#### Exercises
**a.** In the excerpt on stopping spam, what is the name of the proposal before the Internet Engineering Task Force that would allow servers to use only authenticated connections?
**b.** In the excerpt on stopping spam, what would the fifth suggestion mean in practice, going by the explanation the excerpt itself gives? Answer in one to three sentences.
**c.** Copy the excerpt on stopping spam word for word, from "1. Introduce a" up to and including "describes this approach).".

(Page excerpt Opens)

The following thoughtful and well presented piece is a resonse to a column I wrote in which I suggested that improved email protocols might be a solution to the spam problem.

David Harris, developer of the excellent Pegaus Mail program (which I've used for years and years) wrote this:

The first thing you have to do is ask: "what changes could be made to the Internet's mail system that would defeat spam?". In fact, this is not nearly as simple a question as it seems; the most common suggestions I have seen are the following:

  1. Introduce a small charge for every mail message

  2. Require everyone who sends mail to use a valid public-key certificate that clearly and unequivocally identifies them.

  3. Only allow servers to use authenticated connections based on valid public-key certificates (there is actually a proposal called AMTP in front of the Internet Engineering Task Force [IETF] that describes this approach).

  4. Only allow mail from pre-approved addresses to be accepted (also called "whitelisting").

  5. Only allow mail to be accepted if the authoritative DNS entries for the domain match the machine making the connection (in other words, only accept mail from machines formally designated mail exchangers in the DNS records for the domain).

I'll deal with these ideas in three groups - the first group contains items 5 and 4, the second group contains items 3 and 2, while I'll reserve a special group for item 1; the reason for the groupings will become clear as I go along, I hope.

(Page excerpt Closes)
(Data extract Opens)

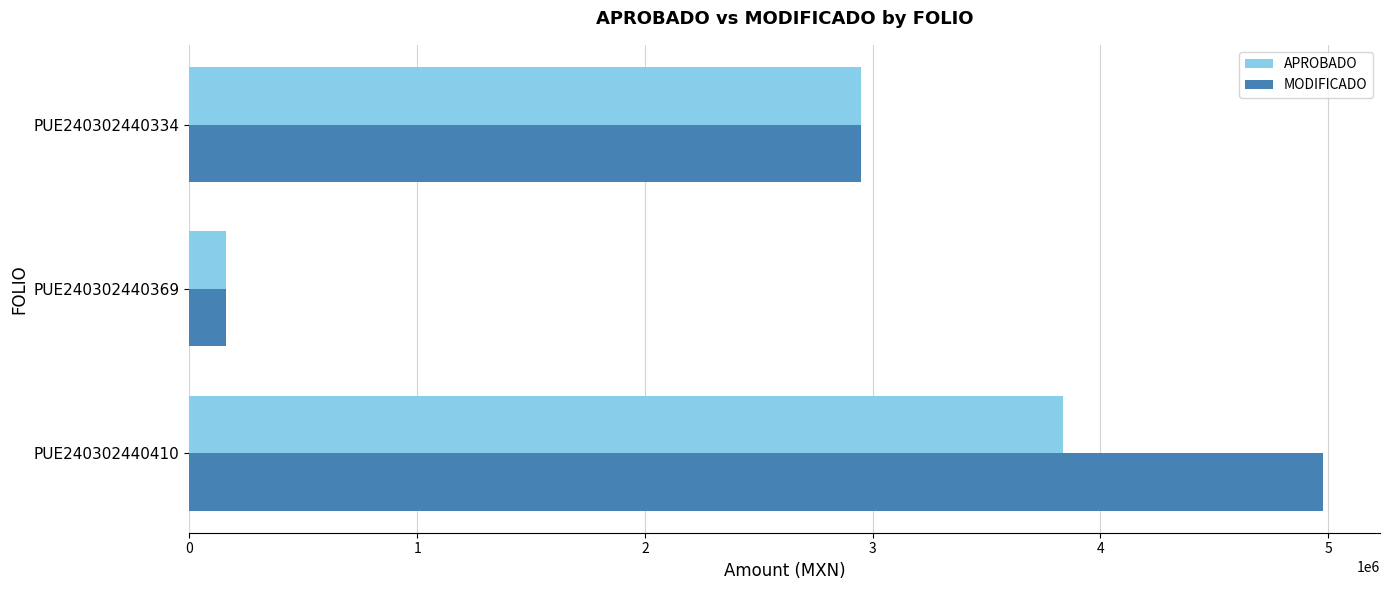

What is the sum of the MODIFICADO values at PUE240302440334 and PUE240302440369?

3108420.0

(Data extract Closes)

#### Expected results
**a.** AMTP

**b.** Mail would be accepted only when the authoritative DNS entries for the domain match the machine making the connection. In other words, only machines formally designated as mail exchangers in the domain's DNS records could deliver mail.

**c.**
1. Introduce a small charge for every mail message

  2. Require everyone who sends mail to use a valid public-key certificate that clearly and unequivocally identifies them.

  3. Only allow servers to use authenticated connections based on valid public-key certificates (there is actually a proposal called AMTP in front of the Internet Engineering Task Force [IETF] that describes this approach).